Earlier this month we announced our partnership with the University of California San Diego, supported by the Angioma Alliance charity, to collaborate on a new approach to develop non-invasive therapeutic treatments for cerebral cavernous malformations (CCM).
This week we caught up with Andrea Taddei, Senior Principal Scientist at BenevolentAI, who shared insight into his work to use AI to identify new targets associated with this rare and complex disease for which the only current treatment option is brain surgery.
At Benevolent, Andrea leads a multidisciplinary team on several drug discovery programmes from target identification through application of artificial intelligence platforms to selection of candidates for chemistry optimisation. Like many of our drug discoverers who transitioned to Benevolent from a traditional scientific or pharmaceutical background, Andrea saw a way of translating AI and ML research to impact our society by improving the condition of patients living with devastating diseases.
Q: Can you give us an introduction to CCM disease?
A: Cerebral Cavernous Malformations (CCMs) are vascular anomalies that arise in the central nervous system of approximately 1 out of 200 individuals. In these patients, blood vessels in the brain or spinal cord enlarge and form lesions resembling mulberries, where blood flows very slowly and the vascular wall is highly permeable and fragile and can cause haemorrhage.
This can lead to multiple consequences from headaches to epileptic seizures, hemiparesis, cardiac and respiratory deficits and hemorrhagic stroke. Severe brain hemorrhages can result in death. CCM lesions are due to mutations in one of 3 genes (called CCM1/KRIT1, CCM2 and CCM3/PDCD10) which can happen heritably, in 20% of cases called familial CCMs, or sporadically, in 80% of the cases. While sporadic patients usually display one single lesion, a single familial patient can carry hundreds of lesions, with 5 to 7 new lesions developing every year.
Q: What are the current treatment options?
A: At present, CCM disease has no treatment. Therapy is based on analgesics and anti-epileptics to contain the symptoms, associated with monitoring of the lesions via imaging techniques such as magnetic resonance imaging (MRI). After multiple hemorrhages or severe symptoms (cardiac or respiratory instability) occur, lesions are removed via brain surgery. However, this is not always possible, as cavernous malformations in deeper regions of the brain or in the brain stem might not be accessible.
As a consequence, there is a huge unmet need for patients who are living their lives hoping that the lesions don't progress.
Q: What are the benefits of applying new technologies to CCM research?
A number of important scientific papers on the disease have been published in recent years, as the vascular scientific community has developed an increasing interest in understanding the biology around CCM lesion development. However, knowledge around the disease is still limited.

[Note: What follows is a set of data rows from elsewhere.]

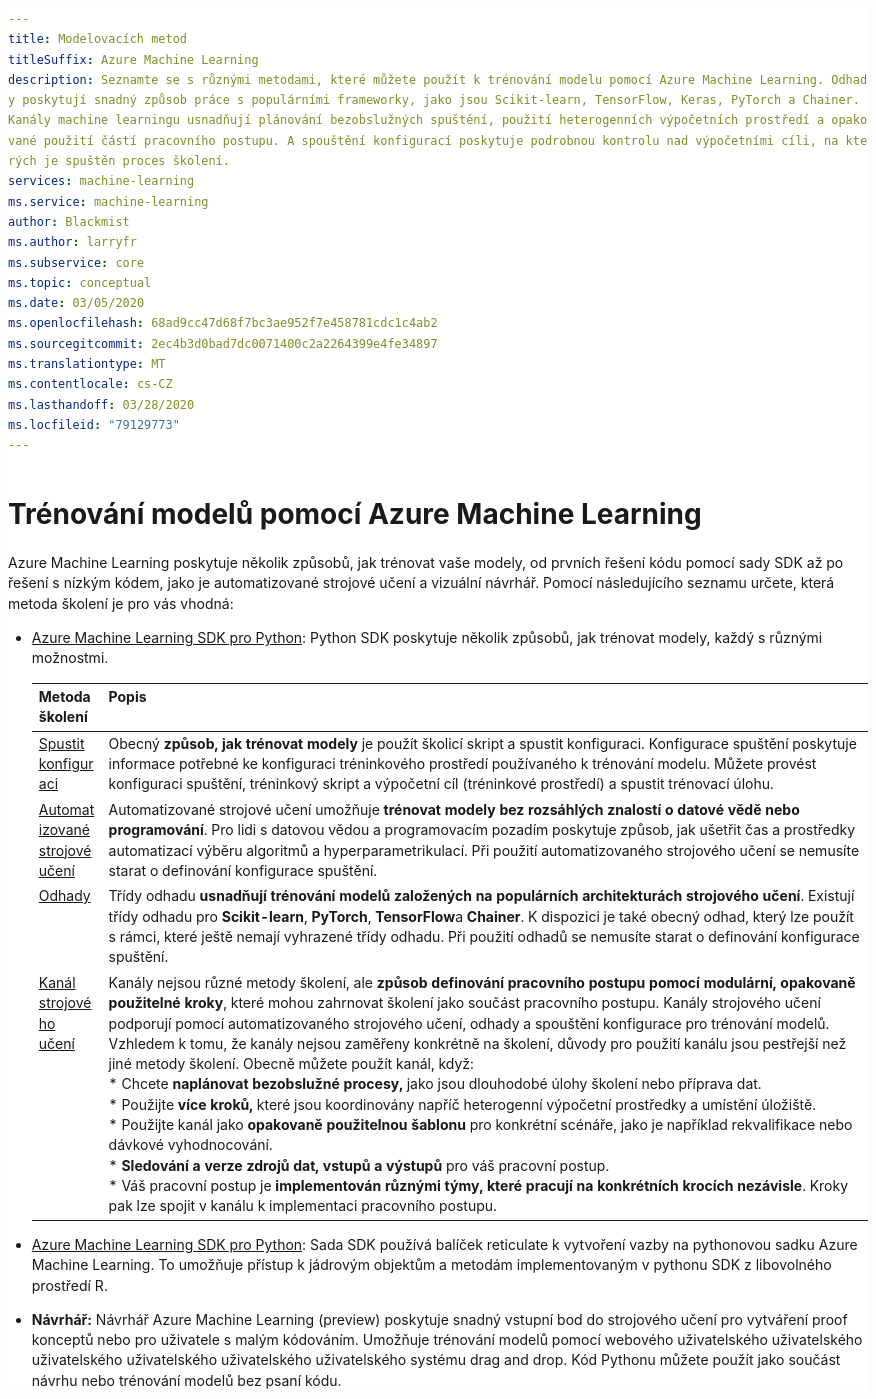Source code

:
 ```yaml
---
title: Modelovacích metod
titleSuffix: Azure Machine Learning
description: Seznamte se s různými metodami, které můžete použít k trénování modelu pomocí Azure Machine Learning. Odhady poskytují snadný způsob práce s populárními frameworky, jako jsou Scikit-learn, TensorFlow, Keras, PyTorch a Chainer. Kanály machine learningu usnadňují plánování bezobslužných spuštění, použití heterogenních výpočetních prostředí a opakované použití částí pracovního postupu. A spouštění konfigurací poskytuje podrobnou kontrolu nad výpočetními cíli, na kterých je spuštěn proces školení.
services: machine-learning
ms.service: machine-learning
author: Blackmist
ms.author: larryfr
ms.subservice: core
ms.topic: conceptual
ms.date: 03/05/2020
ms.openlocfilehash: 68ad9cc47d68f7bc3ae952f7e458781cdc1c4ab2
ms.sourcegitcommit: 2ec4b3d0bad7dc0071400c2a2264399e4fe34897
ms.translationtype: MT
ms.contentlocale: cs-CZ
ms.lasthandoff: 03/28/2020
ms.locfileid: "79129773"
---
```

# <a name="train-models-with-azure-machine-learning"></a>Trénování modelů pomocí Azure Machine Learning

Azure Machine Learning poskytuje několik způsobů, jak trénovat vaše modely, od prvních řešení kódu pomocí sady SDK až po řešení s nízkým kódem, jako je automatizované strojové učení a vizuální návrhář. Pomocí následujícího seznamu určete, která metoda školení je pro vás vhodná:

+ [Azure Machine Learning SDK pro Python](#python-sdk): Python SDK poskytuje několik způsobů, jak trénovat modely, každý s různými možnostmi.

    | Metoda školení | Popis |
    | ----- | ----- |
    | [Spustit konfiguraci](#run-configuration) | Obecný **způsob, jak trénovat modely** je použít školicí skript a spustit konfiguraci. Konfigurace spuštění poskytuje informace potřebné ke konfiguraci tréninkového prostředí používaného k trénování modelu. Můžete provést konfiguraci spuštění, tréninkový skript a výpočetní cíl (tréninkové prostředí) a spustit trénovací úlohu. |
    | [Automatizované strojové učení](#automated-machine-learning) | Automatizované strojové učení umožňuje **trénovat modely bez rozsáhlých znalostí o datové vědě nebo programování**. Pro lidi s datovou vědou a programovacím pozadím poskytuje způsob, jak ušetřit čas a prostředky automatizací výběru algoritmů a hyperparametrikulací. Při použití automatizovaného strojového učení se nemusíte starat o definování konfigurace spuštění. |
    | [Odhady](#estimators) | Třídy odhadu **usnadňují trénování modelů založených na populárních architekturách strojového učení**. Existují třídy odhadu pro **Scikit-learn**, **PyTorch**, **TensorFlow**a **Chainer**. K dispozici je také obecný odhad, který lze použít s rámci, které ještě nemají vyhrazené třídy odhadu. Při použití odhadů se nemusíte starat o definování konfigurace spuštění. |
    | [Kanál strojového učení](#machine-learning-pipeline) | Kanály nejsou různé metody školení, ale **způsob definování pracovního postupu pomocí modulární, opakovaně použitelné kroky**, které mohou zahrnovat školení jako součást pracovního postupu. Kanály strojového učení podporují pomocí automatizovaného strojového učení, odhady a spouštění konfigurace pro trénování modelů. Vzhledem k tomu, že kanály nejsou zaměřeny konkrétně na školení, důvody pro použití kanálu jsou pestřejší než jiné metody školení. Obecně můžete použít kanál, když:<br>* Chcete **naplánovat bezobslužné procesy,** jako jsou dlouhodobé úlohy školení nebo příprava dat.<br>* Použijte **více kroků,** které jsou koordinovány napříč heterogenní výpočetní prostředky a umístění úložiště.<br>* Použijte kanál jako **opakovaně použitelnou šablonu** pro konkrétní scénáře, jako je například rekvalifikace nebo dávkové vyhodnocování.<br>* **Sledování a verze zdrojů dat, vstupů a výstupů** pro váš pracovní postup.<br>* Váš pracovní postup je **implementován různými týmy, které pracují na konkrétních krocích nezávisle**. Kroky pak lze spojit v kanálu k implementaci pracovního postupu. |

+ [Azure Machine Learning SDK pro Python](#r-sdk): Sada SDK používá balíček reticulate k vytvoření vazby na pythonovou sadku Azure Machine Learning. To umožňuje přístup k jádrovým objektům a metodám implementovaným v pythonu SDK z libovolného prostředí R.

+ **Návrhář:** Návrhář Azure Machine Learning (preview) poskytuje snadný vstupní bod do strojového učení pro vytváření proof konceptů nebo pro uživatele s malým kódováním. Umožňuje trénování modelů pomocí webového uživatelského uživatelského uživatelského uživatelského uživatelského uživatelského systému drag and drop. Kód Pythonu můžete použít jako součást návrhu nebo trénování modelů bez psaní kódu.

The Benevolent Knowledge Graph allows our scientists to more accurately explore what has been discovered in the context of blood vessel biology in physiological and pathological conditions. Artificial intelligence traverses all available information to gain more insight into public and proprietary CCM datasets and our intention is to use this technology to produce new hypotheses for therapeutic targets to design drugs for CCM patients.
I strongly believe that for a pathology as complex as CCM, with multiple mechanisms and signalling pathways driving disease development, it is crucial to work with a holistic mindset and draw upon as much information as possible to think unconventionally and laterally in order to design innovative treatment options.
Q: What influenced BenevolentAI’s decision to work on CCM?
A: Complex rare diseases are often neglected in traditional pharmaceutical models due to difficulties in combining the limited and diverse amount of information available to draw a clear understandable picture. At Benevolent, our AI platform enables researchers to draw meaning from complex and multimodal datasets to help in the search for medicines to treat disease. We have built the right data foundations, which we can interrogate by using the right tech, utilising the right scientific capabilities: all of which empowers us to focus on diseases in areas of high unmet medical need to produce new insight. The final ingredient is collaboration, which ultimately is the key to unlocking the potential of AI in drug discovery.